As Congress Temporarily Averts Shutdown, ACP Advocates for Resolution to Be Reached When Stopgap Period Ends

Advocate Masthead

A government shutdown could harm the U.S. medical system, even affecting Medicare payments to physicians

Oct. 6, 2023 (ACP) — While Congress averted a government shutdown on a temporary basis, the American College of Physicians is urging the nation's leaders to resolve their differences before the stopgap period ends on Nov. 17.

A government shutdown would harm the nation's medical system in a variety of ways, warned David Pugach, J.D., ACP vice president for governmental affairs and public policy. Many federal health programs would be impacted, he said, which could potentially affect Medicare payments to physicians if a shutdown lasts for an extended period. Federal programs like Medicare, Medicaid and Social Security will continue during a shutdown. “Claims are paid during a shutdown, but a prolonged shutdown could affect Medicare Administrative Contractor staffing, which could impact the processing of payments,” Pugach said.

In late September, the votes needed to pass even a short-term spending bill were elusive and appeared likely to doom the nation to a shutdown as of Oct. 1, the beginning of the federal fiscal year. But a coalition of Democrats and some Republicans reached temporary appropriations deal in the House. The Senate signed on, and President Biden signed legislation that funds the government through Nov. 17.

If there is a shutdown at that point, the medical system will take a hit on a variety of fronts, according to Pugach. “A shutdown occurs when there is a lapse in appropriations,” he explained. “The appropriations process is the legislation enacted into law each year that funds the operations of federal agencies, including the range of programs that provide resources to states and local governments, as well as universities, hospitals and other nongovernmental organizations.”

State and local programs that rely on federal funding would not be able to obtain new funding during a shutdown, he said, adding that “the extent to which physicians and their patients are directly impacted by a federal government shutdown depends on how long a shutdown lasts.”

The U.S. Department of Health and Human Services expects to furlough more than 40 percent of its workforce under a shutdown, meaning “that many requests for assistance or technical support will go unanswered during a shutdown,” Pugach said.

The Centers for Medicare and Medicaid Services also could halt many of its efforts to provide support to state Medicaid programs to help mitigate the potential impact of redeterminations on program enrollees, Pugach noted.

“The federal health insurance exchange would remain open, although limited staff would be available to assist people or address technical issues,” he explained. “If a shutdown were to extend into an open enrollment period, it could have a greater impact on people navigating the exchange.”

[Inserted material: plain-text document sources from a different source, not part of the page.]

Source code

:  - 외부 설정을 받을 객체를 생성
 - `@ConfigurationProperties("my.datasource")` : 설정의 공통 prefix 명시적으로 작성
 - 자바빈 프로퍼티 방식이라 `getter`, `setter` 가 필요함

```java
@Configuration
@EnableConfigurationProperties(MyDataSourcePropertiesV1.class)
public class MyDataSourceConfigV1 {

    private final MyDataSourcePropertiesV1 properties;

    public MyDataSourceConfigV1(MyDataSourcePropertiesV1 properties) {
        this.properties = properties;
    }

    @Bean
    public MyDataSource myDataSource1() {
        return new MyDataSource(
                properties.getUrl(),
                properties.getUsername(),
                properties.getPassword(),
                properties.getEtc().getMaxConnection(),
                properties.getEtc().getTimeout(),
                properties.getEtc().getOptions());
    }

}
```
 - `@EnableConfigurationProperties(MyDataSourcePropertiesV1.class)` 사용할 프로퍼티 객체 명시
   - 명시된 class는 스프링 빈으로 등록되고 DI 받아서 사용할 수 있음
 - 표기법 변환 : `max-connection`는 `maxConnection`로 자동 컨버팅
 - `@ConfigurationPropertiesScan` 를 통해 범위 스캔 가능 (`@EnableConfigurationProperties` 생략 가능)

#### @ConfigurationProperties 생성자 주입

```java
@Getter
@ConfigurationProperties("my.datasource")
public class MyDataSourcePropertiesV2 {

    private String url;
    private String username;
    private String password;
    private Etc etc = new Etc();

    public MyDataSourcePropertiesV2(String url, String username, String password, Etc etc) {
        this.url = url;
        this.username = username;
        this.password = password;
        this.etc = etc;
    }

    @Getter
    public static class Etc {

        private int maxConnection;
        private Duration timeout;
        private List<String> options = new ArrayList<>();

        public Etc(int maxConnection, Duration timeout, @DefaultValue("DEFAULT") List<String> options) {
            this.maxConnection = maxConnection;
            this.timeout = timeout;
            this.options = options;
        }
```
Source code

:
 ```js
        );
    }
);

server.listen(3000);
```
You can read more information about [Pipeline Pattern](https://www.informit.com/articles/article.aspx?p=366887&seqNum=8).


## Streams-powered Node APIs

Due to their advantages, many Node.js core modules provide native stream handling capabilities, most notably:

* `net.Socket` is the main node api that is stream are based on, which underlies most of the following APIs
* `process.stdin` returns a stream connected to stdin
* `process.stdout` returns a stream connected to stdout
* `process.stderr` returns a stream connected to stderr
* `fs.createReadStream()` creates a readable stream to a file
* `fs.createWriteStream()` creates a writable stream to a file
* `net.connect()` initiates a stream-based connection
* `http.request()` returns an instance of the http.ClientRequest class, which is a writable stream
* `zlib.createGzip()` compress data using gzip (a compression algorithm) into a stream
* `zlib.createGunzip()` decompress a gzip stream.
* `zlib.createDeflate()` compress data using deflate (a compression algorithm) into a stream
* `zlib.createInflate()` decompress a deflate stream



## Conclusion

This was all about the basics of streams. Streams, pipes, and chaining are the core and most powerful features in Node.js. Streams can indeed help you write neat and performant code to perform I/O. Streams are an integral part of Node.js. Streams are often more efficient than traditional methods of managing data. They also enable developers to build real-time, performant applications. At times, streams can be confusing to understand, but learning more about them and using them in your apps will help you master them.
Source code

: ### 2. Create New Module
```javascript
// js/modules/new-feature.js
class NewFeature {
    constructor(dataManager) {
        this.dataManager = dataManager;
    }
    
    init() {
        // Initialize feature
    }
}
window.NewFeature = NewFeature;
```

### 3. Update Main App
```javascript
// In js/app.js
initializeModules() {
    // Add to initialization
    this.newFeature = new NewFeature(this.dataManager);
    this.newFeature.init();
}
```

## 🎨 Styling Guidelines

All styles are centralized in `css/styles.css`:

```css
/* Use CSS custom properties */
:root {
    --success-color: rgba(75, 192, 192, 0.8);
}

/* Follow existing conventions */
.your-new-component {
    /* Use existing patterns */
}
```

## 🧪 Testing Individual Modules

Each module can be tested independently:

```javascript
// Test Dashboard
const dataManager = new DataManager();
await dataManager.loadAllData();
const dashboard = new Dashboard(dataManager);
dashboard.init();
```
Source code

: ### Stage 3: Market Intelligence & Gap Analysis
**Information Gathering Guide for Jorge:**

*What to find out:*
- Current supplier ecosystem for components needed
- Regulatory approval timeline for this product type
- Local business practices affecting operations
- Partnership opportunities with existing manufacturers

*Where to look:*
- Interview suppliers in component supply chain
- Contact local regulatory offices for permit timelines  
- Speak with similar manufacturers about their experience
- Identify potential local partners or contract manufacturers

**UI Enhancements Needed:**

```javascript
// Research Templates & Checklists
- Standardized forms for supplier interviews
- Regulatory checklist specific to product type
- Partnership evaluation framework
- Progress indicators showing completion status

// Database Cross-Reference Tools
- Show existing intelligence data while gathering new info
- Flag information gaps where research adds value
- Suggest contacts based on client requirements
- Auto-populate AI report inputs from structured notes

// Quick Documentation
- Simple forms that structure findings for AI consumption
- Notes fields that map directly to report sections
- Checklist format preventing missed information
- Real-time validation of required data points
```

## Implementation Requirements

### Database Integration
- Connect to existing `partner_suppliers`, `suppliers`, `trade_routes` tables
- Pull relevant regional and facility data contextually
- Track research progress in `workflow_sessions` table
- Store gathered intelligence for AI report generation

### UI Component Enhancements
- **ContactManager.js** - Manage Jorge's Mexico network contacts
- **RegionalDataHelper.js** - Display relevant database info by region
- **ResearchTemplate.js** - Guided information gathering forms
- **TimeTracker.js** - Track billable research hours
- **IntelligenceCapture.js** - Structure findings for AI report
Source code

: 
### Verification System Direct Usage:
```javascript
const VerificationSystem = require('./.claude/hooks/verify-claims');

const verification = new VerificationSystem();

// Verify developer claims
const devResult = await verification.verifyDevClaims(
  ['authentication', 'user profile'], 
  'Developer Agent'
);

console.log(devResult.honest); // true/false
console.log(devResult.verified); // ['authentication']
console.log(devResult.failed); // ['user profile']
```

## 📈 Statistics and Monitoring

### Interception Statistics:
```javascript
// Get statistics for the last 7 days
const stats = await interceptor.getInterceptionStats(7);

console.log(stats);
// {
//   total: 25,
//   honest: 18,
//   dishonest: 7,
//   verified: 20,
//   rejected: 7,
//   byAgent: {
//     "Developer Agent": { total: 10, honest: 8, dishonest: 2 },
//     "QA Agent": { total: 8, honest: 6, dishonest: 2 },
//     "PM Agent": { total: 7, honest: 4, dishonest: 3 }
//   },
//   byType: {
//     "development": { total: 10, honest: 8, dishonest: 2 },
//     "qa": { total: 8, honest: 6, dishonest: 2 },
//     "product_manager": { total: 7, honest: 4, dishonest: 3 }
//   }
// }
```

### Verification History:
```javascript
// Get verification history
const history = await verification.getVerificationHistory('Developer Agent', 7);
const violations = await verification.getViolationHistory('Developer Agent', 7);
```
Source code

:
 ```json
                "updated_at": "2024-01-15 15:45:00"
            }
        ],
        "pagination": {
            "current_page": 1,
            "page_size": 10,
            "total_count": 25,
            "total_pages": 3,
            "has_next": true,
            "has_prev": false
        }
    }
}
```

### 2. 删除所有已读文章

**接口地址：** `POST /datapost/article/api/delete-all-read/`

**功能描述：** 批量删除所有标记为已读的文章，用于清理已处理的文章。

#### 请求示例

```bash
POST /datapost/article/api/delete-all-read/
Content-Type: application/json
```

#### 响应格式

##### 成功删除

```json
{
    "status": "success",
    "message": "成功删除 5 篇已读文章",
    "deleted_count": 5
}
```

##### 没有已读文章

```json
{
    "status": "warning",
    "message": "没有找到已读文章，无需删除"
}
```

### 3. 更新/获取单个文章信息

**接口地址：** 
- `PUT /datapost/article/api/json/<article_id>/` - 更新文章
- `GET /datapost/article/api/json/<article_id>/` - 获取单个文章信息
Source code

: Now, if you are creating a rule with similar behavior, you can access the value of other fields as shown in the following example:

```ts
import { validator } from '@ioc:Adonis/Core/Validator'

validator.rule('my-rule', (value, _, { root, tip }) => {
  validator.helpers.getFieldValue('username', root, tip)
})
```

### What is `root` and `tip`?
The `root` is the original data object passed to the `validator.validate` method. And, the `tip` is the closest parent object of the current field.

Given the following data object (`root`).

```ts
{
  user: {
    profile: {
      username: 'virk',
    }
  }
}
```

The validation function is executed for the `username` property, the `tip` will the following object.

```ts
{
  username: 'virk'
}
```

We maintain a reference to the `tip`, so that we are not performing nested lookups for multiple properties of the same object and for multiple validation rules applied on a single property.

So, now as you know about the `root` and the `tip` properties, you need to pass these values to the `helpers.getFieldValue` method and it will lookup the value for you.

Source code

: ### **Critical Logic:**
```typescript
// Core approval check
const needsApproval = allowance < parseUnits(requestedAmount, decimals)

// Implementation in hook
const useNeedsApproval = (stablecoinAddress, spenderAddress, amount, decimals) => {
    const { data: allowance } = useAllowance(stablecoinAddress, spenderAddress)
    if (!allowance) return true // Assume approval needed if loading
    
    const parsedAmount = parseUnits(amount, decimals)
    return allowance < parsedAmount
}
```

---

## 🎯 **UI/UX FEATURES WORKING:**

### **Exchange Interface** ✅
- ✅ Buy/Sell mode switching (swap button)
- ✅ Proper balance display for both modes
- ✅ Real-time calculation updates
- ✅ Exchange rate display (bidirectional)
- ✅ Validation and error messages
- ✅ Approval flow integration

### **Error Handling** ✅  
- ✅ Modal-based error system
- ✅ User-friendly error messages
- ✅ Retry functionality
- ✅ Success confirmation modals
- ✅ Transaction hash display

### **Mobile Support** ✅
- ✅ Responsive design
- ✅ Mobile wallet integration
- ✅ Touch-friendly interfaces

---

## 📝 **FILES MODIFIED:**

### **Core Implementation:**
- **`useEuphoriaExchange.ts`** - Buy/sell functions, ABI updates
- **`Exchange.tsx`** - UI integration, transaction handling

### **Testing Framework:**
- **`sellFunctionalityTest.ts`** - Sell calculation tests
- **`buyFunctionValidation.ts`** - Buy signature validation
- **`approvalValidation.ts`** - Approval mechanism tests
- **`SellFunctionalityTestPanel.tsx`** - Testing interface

A shutdown could have many other effects: Enrollment of new patients in clinical trials being conducted at the National Institutes of Health will be uncertain, and new grant awards for research projects would be delayed. Additionally, National Institutes of Health and Centers for Disease Control and Prevention advisory committees would not be able to meet.

“Under a prolonged shutdown, funding for safety net assistance programs, such as the Supplemental Nutrition Assistance Program (SNAP) and Special Supplemental Nutrition Program for Women, Infants and Children (WIC), would likely run out of funding,” Pugach noted.

Rulemaking could also be delayed.

ACP will advocate for a resolution that will avert a shutdown and fund the government for the entire fiscal year through Sept. 30, 2024. As for the larger budget picture, “ACP will fight for our funding priorities and pursue opportunities to leverage appropriations legislation as a vehicle to support physician payment,” Pugach said.

“With so many competing issues, it is critical that members of Congress hear from people in their communities,” Pugach added. “As physicians, ACP members are uniquely positioned to convey the real-world impact of policies to their lawmakers and explain why a legislative solution is necessary. This is one of the reasons we provide ACP members with easy ways to send advocacy messages to their lawmakers through our Legislative Action Center.”

He added that “it is also important for people to know that multiple contacts with legislators on a single issue are usually needed. Every email and phone call helps. The more a lawmaker hears from constituents on an issue, the more likely they are to prioritize it.”